34ème dimanche du temps ordinaire

Auteur: Philippe Henne
Date de rédaction: 8/11/15
Temps liturgique: Temps ordinaire
Année liturgique : B
Année: 2014-2015

 « Il n’y a plus ni juif, ni Grec » : saint Paul proclame avec enthousiasme la fraternité universelle qui unit tous les hommes (Galates 3, 28).  L’Apocalypse annonce que le salut est apporté aux « hommes de toute tribu, langue et nation » (5, 9).  Il n’y a plus d’étranger.  Et pourtant les vieux réflexes identitaires ressurgissent bien vite : «les Hellénistes se mirent à récriminer contre les Hébreux parce que leurs veuves étaient oubliées dans le service quotidien » (Actes 6, 1).  En 97, Clément de Rome rappelle aux chrétiens de Corinthe le devoir d’hospitalité (Epître 10, 7 – 12, 8).  Irénée de Lyon doit se justifier : il a connu Polycarpe de Smyrne qui lui-même fut le disciple de l’apôtre Jean (Contre les hérésies III, 3, 4).  Sans doute quelques riches commerçants lyonnais méprisaient leur évêque parce qu’il venait de l’Orient. 

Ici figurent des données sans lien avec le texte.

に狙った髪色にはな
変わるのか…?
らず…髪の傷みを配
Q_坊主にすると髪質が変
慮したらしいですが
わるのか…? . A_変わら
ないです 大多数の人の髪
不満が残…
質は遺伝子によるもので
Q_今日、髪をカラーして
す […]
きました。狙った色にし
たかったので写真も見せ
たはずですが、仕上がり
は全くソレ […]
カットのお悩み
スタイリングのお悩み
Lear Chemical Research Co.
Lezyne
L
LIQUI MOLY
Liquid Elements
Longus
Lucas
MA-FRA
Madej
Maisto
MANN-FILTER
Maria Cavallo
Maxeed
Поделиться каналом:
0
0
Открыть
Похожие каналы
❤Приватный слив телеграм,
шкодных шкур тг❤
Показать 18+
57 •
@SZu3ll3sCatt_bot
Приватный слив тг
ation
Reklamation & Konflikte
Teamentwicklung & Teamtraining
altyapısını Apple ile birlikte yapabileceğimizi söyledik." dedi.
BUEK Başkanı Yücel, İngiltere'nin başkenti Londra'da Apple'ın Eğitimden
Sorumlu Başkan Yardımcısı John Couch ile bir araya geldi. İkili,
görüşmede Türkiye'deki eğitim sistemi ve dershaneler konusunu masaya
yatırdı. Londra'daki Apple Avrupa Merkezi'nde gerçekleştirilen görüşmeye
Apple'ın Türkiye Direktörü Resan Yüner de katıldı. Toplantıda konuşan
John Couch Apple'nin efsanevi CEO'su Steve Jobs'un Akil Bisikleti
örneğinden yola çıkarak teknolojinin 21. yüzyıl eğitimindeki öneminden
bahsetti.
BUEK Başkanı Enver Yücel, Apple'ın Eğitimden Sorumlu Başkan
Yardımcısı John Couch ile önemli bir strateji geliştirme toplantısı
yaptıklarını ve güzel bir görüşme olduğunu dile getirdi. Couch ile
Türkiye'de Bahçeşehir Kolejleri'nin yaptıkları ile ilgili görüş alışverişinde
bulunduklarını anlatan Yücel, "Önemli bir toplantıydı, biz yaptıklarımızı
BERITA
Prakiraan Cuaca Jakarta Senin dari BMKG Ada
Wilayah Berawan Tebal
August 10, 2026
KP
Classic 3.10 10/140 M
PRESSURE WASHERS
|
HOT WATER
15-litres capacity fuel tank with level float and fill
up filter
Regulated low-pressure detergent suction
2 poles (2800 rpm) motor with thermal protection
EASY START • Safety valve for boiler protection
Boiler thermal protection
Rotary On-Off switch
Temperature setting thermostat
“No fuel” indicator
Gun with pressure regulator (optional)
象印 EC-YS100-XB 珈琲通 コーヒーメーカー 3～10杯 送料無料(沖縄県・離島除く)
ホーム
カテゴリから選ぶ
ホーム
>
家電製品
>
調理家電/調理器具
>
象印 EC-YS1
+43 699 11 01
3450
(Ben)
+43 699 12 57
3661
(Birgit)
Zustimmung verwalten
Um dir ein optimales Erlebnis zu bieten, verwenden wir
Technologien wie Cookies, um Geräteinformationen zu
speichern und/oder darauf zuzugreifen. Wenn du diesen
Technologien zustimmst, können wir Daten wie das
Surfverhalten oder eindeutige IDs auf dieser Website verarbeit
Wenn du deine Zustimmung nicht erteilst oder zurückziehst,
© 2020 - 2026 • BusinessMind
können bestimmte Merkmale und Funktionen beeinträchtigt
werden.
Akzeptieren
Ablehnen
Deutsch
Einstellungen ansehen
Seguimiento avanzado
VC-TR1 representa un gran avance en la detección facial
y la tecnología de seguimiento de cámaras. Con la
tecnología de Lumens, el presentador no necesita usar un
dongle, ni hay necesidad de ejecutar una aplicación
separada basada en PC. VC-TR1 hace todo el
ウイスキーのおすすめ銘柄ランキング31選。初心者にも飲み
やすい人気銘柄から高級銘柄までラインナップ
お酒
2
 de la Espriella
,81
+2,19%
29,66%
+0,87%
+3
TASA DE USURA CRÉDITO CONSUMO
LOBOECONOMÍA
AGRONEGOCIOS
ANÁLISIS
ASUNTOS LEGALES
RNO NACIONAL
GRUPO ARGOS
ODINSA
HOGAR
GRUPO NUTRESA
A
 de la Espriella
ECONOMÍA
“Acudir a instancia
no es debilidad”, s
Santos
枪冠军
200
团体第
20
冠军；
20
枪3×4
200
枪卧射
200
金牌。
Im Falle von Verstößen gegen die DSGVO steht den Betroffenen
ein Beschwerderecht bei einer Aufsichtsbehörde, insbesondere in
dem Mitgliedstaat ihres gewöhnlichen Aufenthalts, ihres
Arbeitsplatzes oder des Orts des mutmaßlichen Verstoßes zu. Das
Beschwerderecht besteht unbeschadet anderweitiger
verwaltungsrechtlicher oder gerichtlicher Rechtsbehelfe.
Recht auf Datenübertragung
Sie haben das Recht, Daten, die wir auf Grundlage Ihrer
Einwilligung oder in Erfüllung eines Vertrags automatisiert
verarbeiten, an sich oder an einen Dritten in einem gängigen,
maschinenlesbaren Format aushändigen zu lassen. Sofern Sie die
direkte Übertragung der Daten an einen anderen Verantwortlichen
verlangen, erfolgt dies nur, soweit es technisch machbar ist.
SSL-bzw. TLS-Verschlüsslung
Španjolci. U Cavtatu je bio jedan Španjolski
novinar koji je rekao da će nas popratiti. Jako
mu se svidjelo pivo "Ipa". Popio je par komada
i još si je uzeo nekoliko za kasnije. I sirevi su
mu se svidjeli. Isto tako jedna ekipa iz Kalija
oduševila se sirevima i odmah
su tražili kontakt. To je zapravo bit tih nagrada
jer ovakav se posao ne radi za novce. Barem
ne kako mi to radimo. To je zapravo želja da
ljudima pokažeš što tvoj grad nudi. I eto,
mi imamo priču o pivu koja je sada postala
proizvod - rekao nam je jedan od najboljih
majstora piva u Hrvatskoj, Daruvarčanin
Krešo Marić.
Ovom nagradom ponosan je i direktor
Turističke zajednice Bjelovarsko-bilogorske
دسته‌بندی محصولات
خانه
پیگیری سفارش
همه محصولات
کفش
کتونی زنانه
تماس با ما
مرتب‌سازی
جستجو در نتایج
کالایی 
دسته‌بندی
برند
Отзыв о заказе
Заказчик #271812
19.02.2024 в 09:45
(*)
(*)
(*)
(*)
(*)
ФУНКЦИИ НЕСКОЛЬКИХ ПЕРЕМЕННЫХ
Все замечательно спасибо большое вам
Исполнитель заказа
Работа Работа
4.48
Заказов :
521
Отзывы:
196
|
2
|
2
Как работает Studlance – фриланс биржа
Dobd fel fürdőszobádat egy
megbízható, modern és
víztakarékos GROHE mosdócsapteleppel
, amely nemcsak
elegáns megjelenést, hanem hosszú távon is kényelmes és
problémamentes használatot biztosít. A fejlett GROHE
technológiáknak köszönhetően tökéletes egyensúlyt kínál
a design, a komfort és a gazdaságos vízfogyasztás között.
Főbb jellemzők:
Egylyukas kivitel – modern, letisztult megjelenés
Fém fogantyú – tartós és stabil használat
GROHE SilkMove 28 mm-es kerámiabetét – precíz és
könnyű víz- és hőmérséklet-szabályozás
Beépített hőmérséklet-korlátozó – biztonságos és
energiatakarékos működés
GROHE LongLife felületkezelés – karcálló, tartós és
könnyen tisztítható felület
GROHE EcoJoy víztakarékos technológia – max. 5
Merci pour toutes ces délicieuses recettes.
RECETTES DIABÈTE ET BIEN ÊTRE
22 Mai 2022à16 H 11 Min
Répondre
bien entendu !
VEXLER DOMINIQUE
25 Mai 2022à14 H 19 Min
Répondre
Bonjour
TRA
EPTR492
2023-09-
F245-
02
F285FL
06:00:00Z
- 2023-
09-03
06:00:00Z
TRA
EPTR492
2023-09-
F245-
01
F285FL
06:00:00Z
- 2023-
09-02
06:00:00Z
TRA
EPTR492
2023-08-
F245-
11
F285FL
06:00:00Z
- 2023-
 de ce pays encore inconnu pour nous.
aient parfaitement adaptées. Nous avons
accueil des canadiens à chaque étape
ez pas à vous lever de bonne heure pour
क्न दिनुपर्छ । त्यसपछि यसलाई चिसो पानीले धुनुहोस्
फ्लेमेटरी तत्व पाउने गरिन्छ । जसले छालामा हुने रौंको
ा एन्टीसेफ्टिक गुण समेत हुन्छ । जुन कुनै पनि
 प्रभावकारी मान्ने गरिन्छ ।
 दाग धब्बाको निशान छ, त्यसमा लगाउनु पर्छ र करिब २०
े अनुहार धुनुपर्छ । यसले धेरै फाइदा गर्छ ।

            Au quatrième siècle, quand l’Empire romain était balayé par les peuplades germaniques, les chrétiens partageaient les mêmes préjugés racistes que leurs concitoyens païens : au-delà du Rhin vivaient des êtres hirsutes et malodorants qui étaient plus proches de l’animal que de l’homme.  Quand Rome fut pillée par Alaric en 410, les chrétiens se demandaient à quoi servaient les tombes de Paul et de Pierre puisqu’elles n’avaient pu protéger la cité.  De leur côté, les païens reprochaient aux chrétiens d’avoir abandonné le culte des dieux fondateurs et protecteurs.  Ces divinités, ainsi lésées, se sont abstenues de secourir la Ville et l’Empire.  Saint Augustin leur répondra dans la Cité de Dieu que c’est l’amour immodéré des biens terrestres qui conduit au crime et au pillage, alors que seul l’amour de Dieu peut apporter le vrai bonheur.

            La haine de l’envahisseur peut prendre d’étranges aspects.  Les Angles avaient repoussé les Bretons vers le Pays de Galles et la Cornouaille.  Ils étaient païens et les Bretons ne firent rien pour les convertir.  Bien au contraire ! Les autochtones ne souhaitaient pas retrouver les Angles au paradis après avoir dû les supporter sur terre.  Ce sera donc le pape Grégoire le Grand qui enverra un groupe de moines sous la conduite d’Augustin de Cantorbéry bien connu des vacanciers d’Hardelot.

            Mais l’étranger n’est pas celui que l’on croit.  Clément de Rome, en 97, parle au nom de « l’Eglise Dieu qui séjourne comme une étrangère à Rome ».  Et il s’adresse à « l’Eglise de Dieu qui séjourne comme une étrangère à Corinthe » (adresse).  Plus tard, un chrétien écrira à Diognète que les chrétiens « résident chacun dans sa propre patrie, mais comme des étrangers domiciliés … toute terre étrangère leur est une patrie et toute patrie une terre étrangère » (5, 5).  Car leur vraie patrie, c’est le ciel.